Stated problem 1: Rewrite the rows from the line with "family: Plantaginaceae" through the end of the rows, changing "phylum" to "division" and keeping everything else the same.

Page text:
-------
While academics angst, law journal editors toil to manage the fire hose of submissions, real and fake expedites, and the uncertainty that comes with a new job.  Many journal editors now seem to have the goal of “improving their ranking“.  Seven years ago (!) I wrote some advice on that topic.  It seems mostly right as far as it goes, but I want to revise and extend those comments below, in letter form.

Dear Incoming Chief and Under-Chiefs!

Congratulations.  You’ve won the pie-eating contest. In a better world, you’d be paid in cash. You’ll have to take prestige.

Many people will tell you that, after running the show on time & not making anyone cry, your primary goal for the next year is to select articles that will be cited often, raising your prestige and brand.  But even now, at the beginning of your tenure, it should be obvious that your ability to move the needle on the historic citation numbers of your journal is low. Even if you could, W&L’s rankings are fragile, not everyone buys them, and it’s consequently not clear that they matter to authors.  Worse, it will be forever before your reforms (such as they are) pay off.  Given that your time in the sun is limited, you should focus on things you actually have control over.
-------
Stated problem 2: In the passage about law journal editors, what contest does the letter say the incoming editors have won?
-------
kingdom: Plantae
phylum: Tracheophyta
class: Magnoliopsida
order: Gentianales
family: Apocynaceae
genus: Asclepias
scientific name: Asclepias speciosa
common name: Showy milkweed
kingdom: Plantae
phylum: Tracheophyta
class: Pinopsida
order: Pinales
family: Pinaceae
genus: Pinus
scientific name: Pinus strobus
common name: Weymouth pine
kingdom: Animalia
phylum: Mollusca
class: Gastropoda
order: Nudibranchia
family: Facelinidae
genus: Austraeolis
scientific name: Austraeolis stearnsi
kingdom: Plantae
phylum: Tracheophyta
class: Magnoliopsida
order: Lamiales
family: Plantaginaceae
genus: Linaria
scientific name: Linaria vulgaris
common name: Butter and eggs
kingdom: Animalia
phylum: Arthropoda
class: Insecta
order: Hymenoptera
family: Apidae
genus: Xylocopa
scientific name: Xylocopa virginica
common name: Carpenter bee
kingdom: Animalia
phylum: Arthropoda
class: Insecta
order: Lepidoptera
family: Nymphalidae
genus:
-------
Complete answer 1:
family: Plantaginaceae
genus: Linaria
scientific name: Linaria vulgaris
common name: Butter and eggs
kingdom: Animalia
division: Arthropoda
class: Insecta
order: Hymenoptera
family: Apidae
genus: Xylocopa
scientific name: Xylocopa virginica
common name: Carpenter bee
kingdom: Animalia
division: Arthropoda
class: Insecta
order: Lepidoptera
family: Nymphalidae
genus:

Complete answer 2: The pie-eating contest.